In DAUGHTER OF CAREFUL-ISH: What Have We Learned? Nothing! by Honey Parker, life in the time of COVID continues for a company of six friends living in the Big Apple. As these 20-somethings navigate life in the manner that modern-day, quasi-adults will do, the impact of the virus complicates their Generation Z existences. It is also the catalyst that has drawn the former high school friends back into a common orbit in a universe that has thrown their individual worlds a surprise curve ball. Tech-dependent and social media-driven, these characters endeavor to establish themselves sexually, financially, socially and emotionally even as they are thrown off course by the sudden constraints of quarantines, social distancing, masking protocols and such. Charting a path to fulfillment was already a challenging undertaking. Now, it’s just downright confusing and prickly. The story opens with an amusing peek inside the friends’ respective living quarters, where each is awakening to the reality of life under lockdown as well as the resulting hangovers brought on by their predictable attempts to deal with it. (A sequel to Parker’s CAREFUL-ISH: A Ridiculous Romp Through COVID-Living As Seen Through The Eyes Of Ridiculous People, this story begins where the previous book left off.) It is a time that demands a certain level of “careful-ish-ness,” though some friends prove to be less careful-ish than others.

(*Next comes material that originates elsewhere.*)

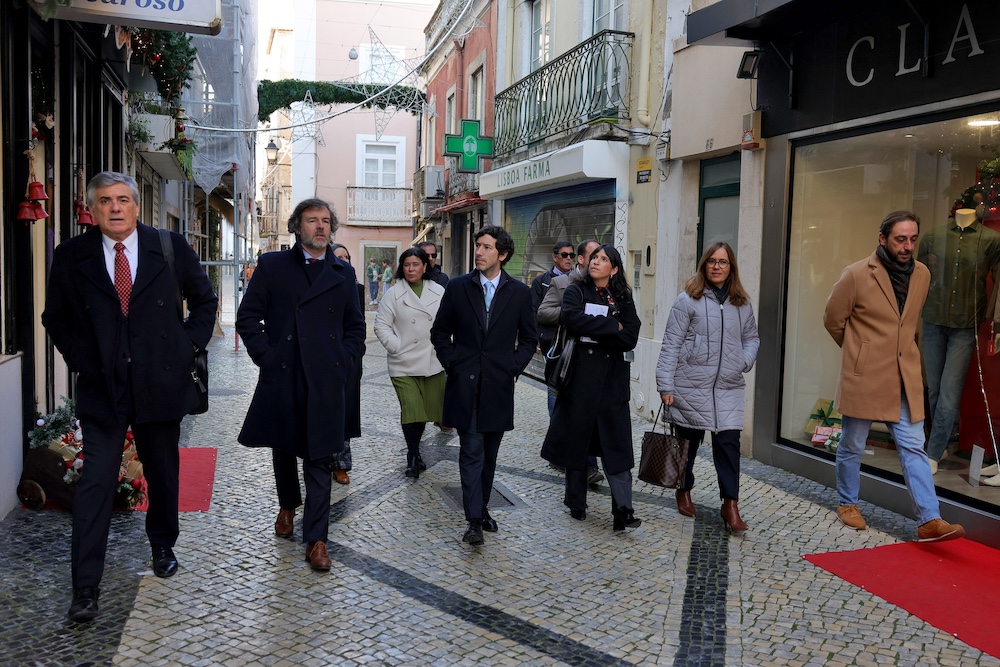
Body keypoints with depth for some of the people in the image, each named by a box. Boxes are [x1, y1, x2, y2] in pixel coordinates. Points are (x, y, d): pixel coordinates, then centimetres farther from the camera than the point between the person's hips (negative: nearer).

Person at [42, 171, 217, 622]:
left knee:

Not 20-something? No problem. You don’t have to be a “zoomer” to understand or be entertained by this diverse group of stumbling individuals who fight to retain a foothold on normalcy via video-chat cocktail hours and other contemporary strategies during the cosmic-size shift brought by COVID-19. Still, each friend is mired in a lifestyle that may seem more relatable to young, career-oriented adult readers. There’s Jewish good girl, Steph, a television journalist riding a career roller coaster that invites not-so-nice public discourse on social media outlets. Kimi, who designs floral arrangements, is a closeted lesbian who agonizes over how to tell her Asian parents she is engaged to a Cuban-American woman. Shad is an African American man who manages money for a living under a nightmare of a boss while aspiring to up his romantic standing, pandemic be damned. For the socially awkward Benji, however, the global health crisis seems to enhance his ability to make love connections while hunky, unemployed actor, Jackson, is faced with his shortcomings as a real-life leading man. At the core of the book there’s The Joy, a boisterous, white cosmetologist and drama queen who takes the uncommon step of adding a common article to her name, all to sensational effect. When it comes to pandemic protocols and risks, she adopts a lightweight attitude and continues to jaunt through life – until tasked with masking up and flying to Tampa to care for a reproachful mother who lives in a senior community where the 60-plus crowd is shockingly and hilariously “uncareful-ish.” Under the influence of her own recklessness, The Joy seems to trump them all by crossing lines without a care for taboos.
DAUGHTER OF CAREFUL-ISH by Honey Parker strikes a tone that captures the clipped, urgent, sometimes maddening dynamics reflective of life as a 20-something trying to make sense of a world gone awry. It is much like the proverbial train wreck – watching this crew and their ilk is both irresistible and discomforting. It is also telling in the sense that their travails mirror the insanity of what happens when the world suddenly wobbles on its axis, sending its inhabitants fighting to find purchase on a slippery surface made even less stable by paralyzing circumstances out of their control. The characters might not learn obvious lessons, but their example may elicit in readers a meaningful pause that allows for dissection of the broader national psyche. That said, readers may or may not be sympathetic to the issues faced by these friends, something likely determined by the depth and breadth of generational gaps. For readers of any age, though, the real beauty of this juicy read is that – for a few hours, at least – the realities of the pandemic become someone else’s problem.
DAUGHTER OF CAREFUL-ISH by Honey Parker smartly captures the clipped, urgent, maddening and often misguided dynamics that arise as young adults navigate a pandemic and try to make sense of a world gone awry.